No, I'm not, as elaborated above.  I'm claiming that if I write
some software, then I can do what I want with it.  And you're
free to ignore me and my software if you don't like what I've done.
Now, if I happen to care what you think, then I'd better
consider your reaction before choosing how to distribute
my software.  But if I couldn't care less what you think,
then what right do you have to tell me what to do with my
own property?

> But that works only in
> political systems or societies or at least thought models where there
> are measures against shortcircuiting the common good for the gain of
> single persons.

Let's not get into a Hobbes vs Locke debate.
That belongs in totally another newsgroup.

> With regard to software freedom, political systems and societies work
> against it.  So that leaves the thought models and philosophical
> imperatives.
> And you want to have them blocked as well.  Why should anybody create
> free software in your opinion?   You feel fine using it, but what
> possible incentive do you leave for people creating it?

Because they want to.
There's absolutely no other reason.
Maybe that sounds like I'm trying to evade the question,
but that's all I've got.  Any time I do something I'm
not compensated for, then I do it because I want to.
You've got another reason on your mind?  I give up, what is it?...

> Yes, this is a political question and a moral one.  You can't toss them
> out of the window when dealing with free software and how it comes
> about.  Sorry for that.  But not all too much.
>>> The market will always decide against morality when left to its own
>>> devices.  90% of the buyers are apathetic to the origin of their
>>> goods.  You have to raise awareness to a level that regulation sets
>>> in, regulation that actually overrides that what most people would do
>>> on their own.
>>> Changing perception is an important first step for change to happen.
>>> It is not tantamount to changing behavior, but behavior does not
>>> change all on its own.
>> Making money isn't immoral in itself.
> But it is no substitute for morals either.
>> If you're implying that it is (I can't tell for sure what, if
>> anything, you're saying), then that's just hypocritical.  From your
>> own words at
>> we
>> have "...for the last few years I tried working on TeX-related tasks
>> self-employed, but this will have to change soon since it does not pay
>> the bills -- partly because of the expectation of people that free
>> software should be written for free..."  Right.
> No, those expectations are not right.  And I am taking the liberty of
> telling that to people.  Freedom is not defined by being cheapest, and
> it tends not to come cheap.  So one has to teach people to value it.
>> In my experience, few people like morality preached at them,
>> especially with specious arguments, and especially by people who (as
>> quoted above) don't completely believe what they're saying.
> Huh?  What makes you believe I don't believe what I am saying?  I never
> claimed that working for freedom was supposed to be an easy way in all
> respects.  Words are one way for working on it (and you want me to shut
> up), deeds are another (and I certainly have created and helped create
> quite a lot of free software, even spent years of my life exclusively on
> it and am still dedicating what I can).

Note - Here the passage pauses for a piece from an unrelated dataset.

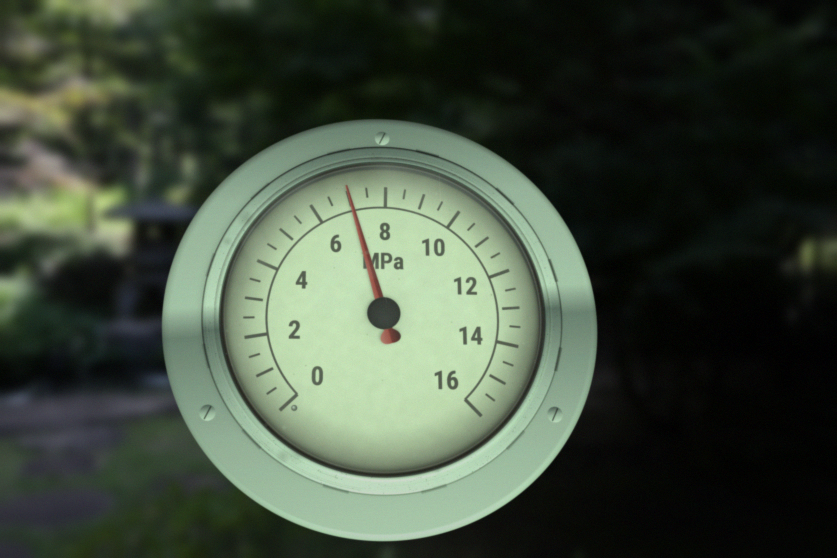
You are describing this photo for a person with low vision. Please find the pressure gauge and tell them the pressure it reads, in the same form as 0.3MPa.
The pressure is 7MPa
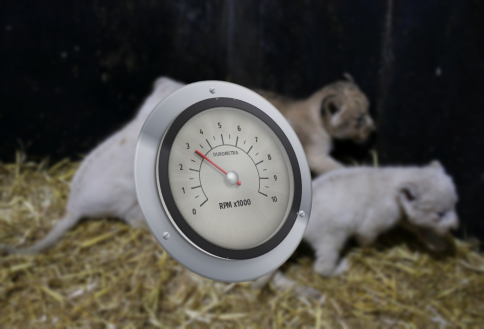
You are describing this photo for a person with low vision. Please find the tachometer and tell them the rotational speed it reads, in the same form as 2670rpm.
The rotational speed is 3000rpm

Small correction: I didn't say, "don't believe."  I said, "don't
*completely* believe."  Small syntactic difference, but I meant
a large semantic one.  To wit, you acknowledged the need to make
a living, and permitted an exception, vis-a-vis free software,
in your own behavior to fulfill that need.
     I'm well aware of your TeX contributions, and therefore
know that you basically believe what you're saying.  But I think
you're taking it to an extreme, demanding that other people always
develop software according to a model that you don't always
follow yourself.

> Are you of the type who only accepts the message "respect other's life"
> from people who commit suicide rather that eat anything that once was
> alive?

Depends what "others'" refers to.  If it means respecting other
*peoples'* lives, then, no, I wouldn't accept that message from
a cannibal.  But I think you've yet again "jumped the shark"
with that analogy vis-a-vis free software.